As the debate over art versus algorithm rages on, it’s hard to say whether Netflix is deliberately positioning itself as a home for nostalgic content or is simply giving viewers more of what they’ve proved they want. Another question is whether shows like Sex Education and I Am Not Okay are actually aimed at teenagers at all. (In 2019, Stranger Things 3 was also the most popular Netflix series among viewers aged 25 to 37.) Netflix rarely releases data about which of its target demographics are watching what, but the service gained popularity in part as a place for viewers to comfort-watch classic series: Friends, The Office, Frasier.
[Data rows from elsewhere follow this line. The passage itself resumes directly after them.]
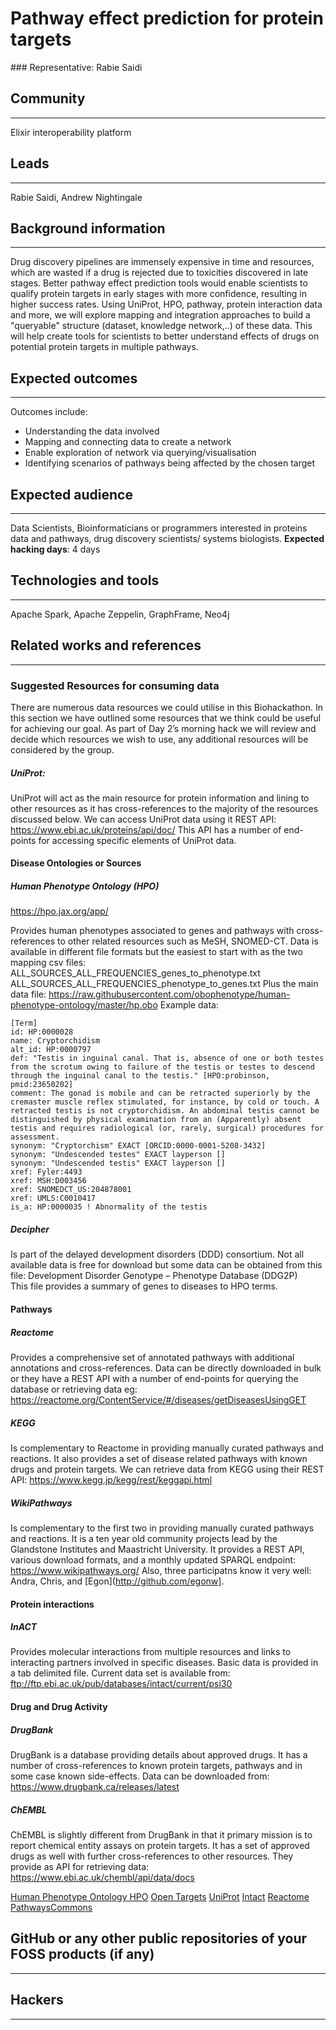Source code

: # Pathway effect prediction for protein targets

### Representative: Rabie Saidi 

## Community
---

Elixir interoperability platform

## Leads
---
Rabie Saidi,
Andrew Nightingale 

## Background information
---
Drug discovery pipelines are immensely expensive in time and resources, which are wasted if a drug is rejected due to toxicities discovered in late stages. Better pathway effect prediction tools would enable scientists to qualify protein targets in early stages with more confidence, resulting in higher success rates. Using UniProt, HPO, pathway, protein interaction data and more, we will explore mapping and integration approaches to build a "queryable" structure (dataset, knowledge network,..)  of these data. This will help create tools for scientists to better understand effects of drugs on potential protein targets in multiple pathways.

## Expected outcomes
---

Outcomes include:
- Understanding the data involved
- Mapping and connecting data to create a network
- Enable exploration of network via querying/visualisation
- Identifying scenarios of pathways being affected by the chosen target

## Expected audience
---

Data Scientists, Bioinformaticians or programmers interested in proteins data and pathways, drug discovery scientists/ systems biologists.
**Expected hacking days**: 4 days

## Technologies and tools
---

Apache Spark, Apache Zeppelin, GraphFrame, Neo4j

## Related works and references
---

### Suggested Resources for consuming data
There are numerous data resources we could utilise in this Biohackathon. In this section we have outlined some resources that we think could be useful for achieving our goal.   As part of Day 2’s morning hack we will review and decide which resources we wish to use, any additional resources will be considered by the group. 


##### UniProt:
UniProt will act as the main resource for protein information and lining to other resources as it has cross-references to the majority of the resources discussed below. We can access UniProt data using it REST API: https://www.ebi.ac.uk/proteins/api/doc/
This API has a number of end-points for accessing specific elements of UniProt data.

#### Disease Ontologies or Sources

##### Human Phenotype Ontology (HPO) 

https://hpo.jax.org/app/ 

Provides human phenotypes associated to genes and pathways with cross-references to other related resources such as MeSH, SNOMED-CT.
Data is available in different file formats but the easiest to start with as the two mapping csv files:
ALL_SOURCES_ALL_FREQUENCIES_genes_to_phenotype.txt 
ALL_SOURCES_ALL_FREQUENCIES_phenotype_to_genes.txt
Plus the main data file:
https://raw.githubusercontent.com/obophenotype/human-phenotype-ontology/master/hp.obo
Example data:
```
[Term]
id: HP:0000028
name: Cryptorchidism
alt_id: HP:0000797
def: "Testis in inguinal canal. That is, absence of one or both testes from the scrotum owing to failure of the testis or testes to descend through the inguinal canal to the testis." [HPO:probinson, pmid:23650202]
comment: The gonad is mobile and can be retracted superiorly by the cremaster muscle reflex stimulated, for instance, by cold or touch. A retracted testis is not cryptorchidism. An abdominal testis cannot be distinguished by physical examination from an (Apparently) absent testis and requires radiological (or, rarely, surgical) procedures for assessment.
synonym: "Cryptorchism" EXACT [ORCID:0000-0001-5208-3432]
synonym: "Undescended testes" EXACT layperson []
synonym: "Undescended testis" EXACT layperson []
xref: Fyler:4493
xref: MSH:D003456
xref: SNOMEDCT_US:204878001
xref: UMLS:C0010417
is_a: HP:0000035 ! Abnormality of the testis
```



##### Decipher 
Is part of the delayed development disorders (DDD) consortium.  Not all available data is free for download but some data can be obtained from this file:
Development Disorder Genotype – Phenotype Database (DDG2P)  
This file provides a summary of genes to diseases to HPO terms.

#### Pathways 
##### Reactome 
Provides a comprehensive set of annotated pathways with additional annotations and cross-references.  Data can be directly downloaded in bulk or they have a REST API with a number of end-points for querying the database or retrieving data eg: https://reactome.org/ContentService/#/diseases/getDiseasesUsingGET 

##### KEGG 
Is complementary to Reactome in providing manually curated pathways and reactions. It also provides a set of disease related pathways with known drugs and protein targets.  We can retrieve data from KEGG using their REST API: https://www.kegg.jp/kegg/rest/keggapi.html

##### WikiPathways
Is complementary to the first two in providing manually curated pathways and reactions. It is a ten year old community projects lead by the Glandstone Institutes and Maastricht University. It provides a REST API, various download formats, and a monthly updated SPARQL endpoint: https://www.wikipathways.org/ Also, three participatns know it very well: Andra, Chris, and [Egon](http://github.com/egonw].


#### Protein interactions
##### InACT
Provides molecular interactions from multiple resources and links to interacting partners involved in specific diseases. Basic data is provided in a tab delimited file. Current data set is available from: ftp://ftp.ebi.ac.uk/pub/databases/intact/current/psi30

#### Drug and Drug Activity 
##### DrugBank
DrugBank is a database providing details about approved drugs. It has a number of cross-references to known protein targets, pathways and in some case known side-effects. Data can be downloaded from: https://www.drugbank.ca/releases/latest


##### ChEMBL
ChEMBL is slightly different from DrugBank in that it primary mission is to report chemical entity assays on protein targets.  It has a set of approved drugs as well with further cross-references to other resources.  They provide as API for retrieving data:
https://www.ebi.ac.uk/chembl/api/data/docs



[Human Phenotype Ontology HPO](https://hpo.jax.org)
[Open Targets](https://www.opentargets.org/)
[UniProt](https://www.uniprot.org/)
[Intact](https://www.ebi.ac.uk/intact)
[Reactome](https://www.reactome.org/)
[PathwaysCommons](http://www.pathwaycommons.org)

## GitHub or any other public repositories of your FOSS products (if any)
---



## Hackers
---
For Gen Z viewers, who missed them the first time around, the thrill has come from discovery.
More recently, as the streaming wars have caused these shows’ original networks to claim them back, Netflix has compensated by giving more of its own series a nostalgic bent. In its earliest days, the company built its reputation on dramatic series that were informed by current issues and topical themes, such as Orange Is the New Black, Master of None, and One Day at a Time. As those shows have concluded, though, the defining trend among Netflix scripted originals is escapism: highly stylized worlds that have the luxury of ignoring cultural flashpoints. (Gentefied, which debuted in February, is a notable exception.)
That’s not to say that nostalgia is specifically new. TV viewers during the ’80s watched The Wonder Years and Happy Days with the same wistfulness with which Millennials and Gen Xers watch Stranger Things now. But rarely has a whole entertainment platform targeting prime demographics—as opposed to, say, Cozi TV or Nick at Nite—seemed to define itself as a place where the realities of the present can be so efficiently soothed. The fealty of TV creators to the ’80s in particular is noteworthy. Cultural products during that decade were defined by futurism; they looked forward exuberantly to a 21st century with flying cars, space wars, paranormal revelations, and groundbreaking scientific discoveries. Now the reality of late capitalism makes it harder and harder to imagine a future for humanity at all, let alone one with the potential for progress. When looking forward isn’t an option, looking back can be a comfort. When television panders to nostalgia—which comes from the Greek words nostos, meaning “to go home,” and algos, meaning “pain”—it isn’t just evoking bygone cultural products. It’s evoking a time when hope came more easily.
We’re living in a moment of abundant options. And yet we’re compelled, apparently, to seek out entertainment that quiets the present moment rather than interrogating it. Art, Aaron Bady wrote in an essay on Stranger Things for the Los Angeles Review of Books, “is that which moves the conversation forward, which tells us something new, which has something new to say.” At least on Netflix, TV is leaning away from the modernist imperative to make it new and toward the postmodernist fog of reassuring familiarity, which keeps both the past and the present tantalizingly out of reach.